Записки лимитчика | страница 78



— У него, я себе не поверила, было женское выражение на лице...

И сама удивилась тому, что сказала.

— Нежное, что ли?

Отшучивалась: нашли кого подозревать в нежности!..

Как бы то ни было, вручили Луизке второй ключ. И это сделал я сам. Она не сморгнула. Говорил с ней мало: уточнял что-то, она улыбалась.

Занималась мытьем по вечерам, в мое отсутствие, — и мыла нечисто, кое-как. Да и не каждый вечер — действовал собственно соснинский график уборки. Так прошло несколько недель. И вот, как выяснялось постепенно, новый вызов в милицию связывался именно с полами и Луизкой.

«Это какое-то наваждение, чертовщина», — думал я, попеременно глядя то на одного, следователя, за столом напротив, то на другого, бывшего все время где-то сбоку; допрашивали меня сразу двое, оба молодые, в форме. Напомнило допрос, учиненный мне Юркой и лопуховским зятем. Ситуация была самая нереальная, точно я находился во сне.

— Значит, лично вы дали Маклаковой ключ?

— Я дал. Как же иначе вымыть пол?

Снова, как и в первое посещение этого заведения забывался — меня одергивали:

— Вопросы задаем только мы.
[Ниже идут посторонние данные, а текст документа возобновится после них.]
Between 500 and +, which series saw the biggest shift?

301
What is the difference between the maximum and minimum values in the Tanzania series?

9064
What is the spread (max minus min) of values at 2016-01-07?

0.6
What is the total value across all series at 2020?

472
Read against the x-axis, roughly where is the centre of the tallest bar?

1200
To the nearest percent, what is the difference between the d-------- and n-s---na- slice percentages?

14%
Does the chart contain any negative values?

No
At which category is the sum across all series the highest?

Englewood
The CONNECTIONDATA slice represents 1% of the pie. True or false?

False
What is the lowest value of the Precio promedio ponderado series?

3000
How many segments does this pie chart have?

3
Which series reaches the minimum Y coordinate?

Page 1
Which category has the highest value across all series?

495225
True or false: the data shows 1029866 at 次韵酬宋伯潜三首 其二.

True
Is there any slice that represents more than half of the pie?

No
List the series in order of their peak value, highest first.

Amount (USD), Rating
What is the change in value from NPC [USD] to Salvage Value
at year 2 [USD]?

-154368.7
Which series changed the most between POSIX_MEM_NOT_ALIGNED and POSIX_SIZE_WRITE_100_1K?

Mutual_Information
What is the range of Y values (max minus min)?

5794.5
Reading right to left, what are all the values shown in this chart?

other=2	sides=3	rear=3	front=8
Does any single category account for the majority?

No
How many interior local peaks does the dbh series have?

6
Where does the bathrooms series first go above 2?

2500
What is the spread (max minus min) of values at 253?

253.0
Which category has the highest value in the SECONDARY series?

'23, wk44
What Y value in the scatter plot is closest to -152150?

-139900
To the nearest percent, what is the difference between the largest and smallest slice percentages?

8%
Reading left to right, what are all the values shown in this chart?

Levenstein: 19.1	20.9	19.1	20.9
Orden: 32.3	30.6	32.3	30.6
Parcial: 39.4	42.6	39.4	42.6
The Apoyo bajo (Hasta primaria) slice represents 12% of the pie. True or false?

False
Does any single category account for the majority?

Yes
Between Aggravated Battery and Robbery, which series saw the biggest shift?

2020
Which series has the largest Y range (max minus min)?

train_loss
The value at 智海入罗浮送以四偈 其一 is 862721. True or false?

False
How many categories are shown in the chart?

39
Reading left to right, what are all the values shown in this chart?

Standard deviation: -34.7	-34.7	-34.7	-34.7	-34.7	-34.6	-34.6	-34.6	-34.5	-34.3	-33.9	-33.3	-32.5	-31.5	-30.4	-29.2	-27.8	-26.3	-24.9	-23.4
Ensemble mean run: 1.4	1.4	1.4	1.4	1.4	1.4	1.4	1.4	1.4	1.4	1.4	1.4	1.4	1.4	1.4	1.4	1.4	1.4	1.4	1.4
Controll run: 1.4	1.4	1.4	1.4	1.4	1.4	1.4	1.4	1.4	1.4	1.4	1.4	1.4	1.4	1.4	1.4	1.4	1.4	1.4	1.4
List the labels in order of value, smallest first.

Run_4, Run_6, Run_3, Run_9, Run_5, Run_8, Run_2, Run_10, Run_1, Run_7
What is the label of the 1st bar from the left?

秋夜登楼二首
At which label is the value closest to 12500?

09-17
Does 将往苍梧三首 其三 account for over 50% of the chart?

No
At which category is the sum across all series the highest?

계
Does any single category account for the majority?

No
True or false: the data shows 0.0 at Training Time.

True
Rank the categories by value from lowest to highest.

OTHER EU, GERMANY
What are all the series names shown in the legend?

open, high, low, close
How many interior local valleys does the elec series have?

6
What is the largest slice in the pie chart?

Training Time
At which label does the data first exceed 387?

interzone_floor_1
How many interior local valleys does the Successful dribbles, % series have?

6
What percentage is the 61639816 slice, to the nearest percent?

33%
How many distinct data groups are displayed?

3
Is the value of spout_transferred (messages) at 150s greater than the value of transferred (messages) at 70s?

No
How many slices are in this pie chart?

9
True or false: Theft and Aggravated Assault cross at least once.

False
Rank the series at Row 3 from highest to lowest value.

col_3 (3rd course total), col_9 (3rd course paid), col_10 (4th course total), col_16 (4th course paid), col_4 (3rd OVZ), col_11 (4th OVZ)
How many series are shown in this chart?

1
Ваше дело отвечать...

В голове вертелись: Луизка, ключ, полы. Я словно куда-то падал. И ничего не понимал.

Эти ребята решили не давать мне передышки; допрос незаметно убыстрился. Они работали жестко, уверенно, своими вопросами-тычками загоняя меня в тот, лишь им видимый, угол...

— В каких отношениях вы были с Маклаковой?

— В обычных рабочих.

— Были случаи, когда вы оставались по вечерам на работе, в смотрительском помещении?

— Иногда.

— Это было вызвано необходимостью?

— В общем, да. Требовали срочно составить...

Что именно составить — не дослушивали. Шел перекрестный допрос. В другой жизни, помню, кто-то говорил о перекрестных ритмах рэг-тайма, о джазе. «Джаз... — думал я. — Свобода идти куда хочешь...»

— Так. Теперь ответьте: почему, с какой целью вы приехали в Москву?

И ответить было трудно. Как трудно бывает объяснить: что же такое любовь. «Москва — это моя жизнь, — хотелось сказать им. — Дайте жить!»

Я понимал: они пытались добраться до главного во мне, до сердцевины; но в чем меня подозревают — я не знал. Вопросы-тычки постепенно приобретали все более угрожающий характер, слова, пожалуй, били теперь наотмашь:

— Вас, Невструев, уже вызывали по делу о пропаже туфель, не так ли? И вот снова... Не слишком ли много вызовов, как вы считаете?

— Но я ни в чем не виноват!

— Все так говорят.

Следователи сказали это в один голос и поглядели друг на друга вопросительно. Что-то решалось в эту минуту.